The event was pitched to families as much as to activists: mini-hamburgers, mini-hot dogs, soft drinks, balloons and an inflatable Space Walk. The campaign said it would also establish satellite offices around the city for the convenience of prospective voters — a signal of the scale of the operation Bedsole intended to run.
The message she was carrying
In public appearances over the preceding month, Bedsole had worked to sharpen what a Bedsole administration in City Hall would actually mean, and the answer she gave was a careful balancing act.
She was an ally and staunch supporter of the outgoing four-term mayor, Mike Dow, and she regularly praised the initiatives of recent years that had begun to revitalize the city — the downtown investment, the convention center, the civic projects that had reshaped Mobile’s self-image during the 1990s. She was not running against that record.
What she was running against was its cost. Her campaign argued for fiscal conservatism and a likely trimming of the administrative overhead of city government. Specifically, Bedsole pledged to:
- Bolster the police department, which she described as undermanned.
- Restore merit raises for city employees.
- Reduce the sales tax, warning that without a cut, businesses would continue fleeing Mobile’s city limits for the suburbs and unincorporated county.
- Trim administrative costs in city government.
Bedsole described herself as a believer in supply-side economics — the proposition, as she framed it, that lower taxes and increased revenues can and do go hand in hand.
The sales tax problem
That last plank was not an abstraction in Mobile in 2005. The city’s sales tax rate had become a recurring complaint from retailers, who argued that shoppers and businesses alike were simply crossing the line into unincorporated Mobile County or over the bay into fast-growing Baldwin County. Sales taxes were, and remain, the backbone of municipal revenue in Alabama, which lacks the property tax base that funds cities in most other states. That structural fact makes any Alabama mayor’s budget unusually dependent on retail activity within the city limits — and unusually vulnerable when that activity moves a few miles away.
A candidate promising both a tax cut and more police officers was therefore making a bet that growth would cover the difference. Bedsole made that bet explicitly.
The candidate and the race
Bedsole was a former state senator with deep roots in Mobile’s civic and philanthropic life, and she had been the first Republican woman elected to the Alabama Legislature.
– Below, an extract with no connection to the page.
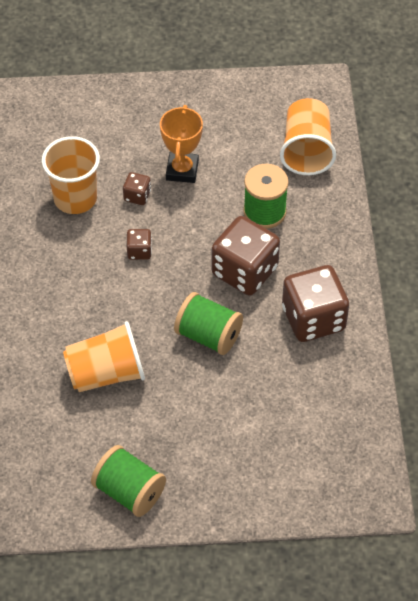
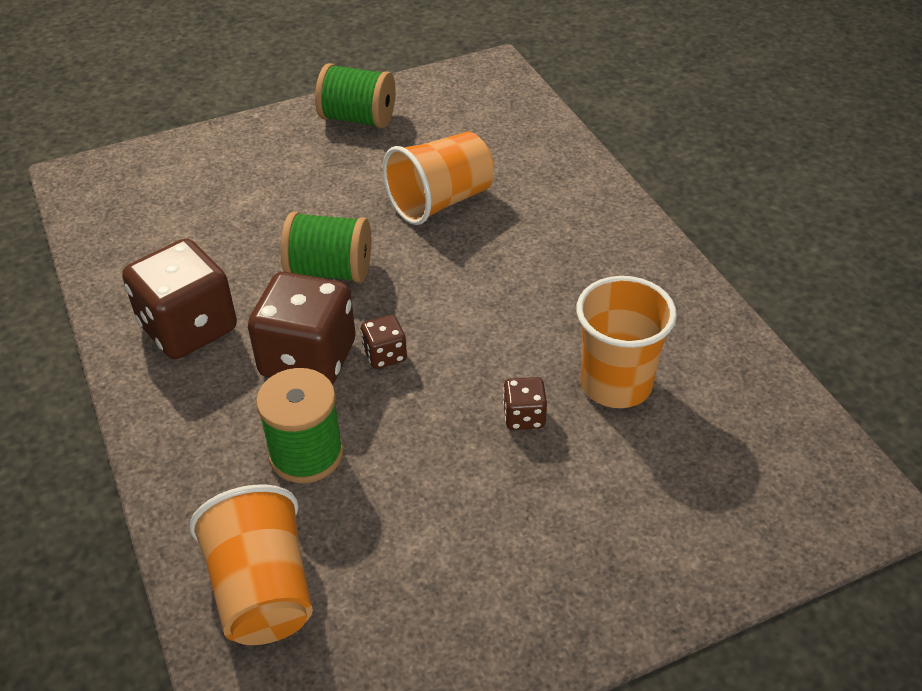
camera: 160 degrees right, 10 degrees down
(139, 251) = (476, 341): brown dice -> brown dice (385, 355)
(182, 170) = (473, 481): orange trophy -> none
She had also run for governor in the 1994 Republican primary, and her enthusiasm for the party had been the subject of periodic debate among GOP activists ever since.
She was one of four principal candidates in the Aug. 23, 2005, municipal election, the first open contest for mayor since 1989. The others were Mobile County Commissioner Sam Jones, City Councilman John Peavy and former Councilwoman Bess Rich.
Jones won the election, becoming the first Black mayor in the city’s history, and served two terms.
The headquarters opening captures something about how city campaigns worked in that era: a strip mall storefront on a busy west Mobile corner, a Space Walk in the parking lot, and a candidate explaining supply-side economics over a plate of mini-hot dogs.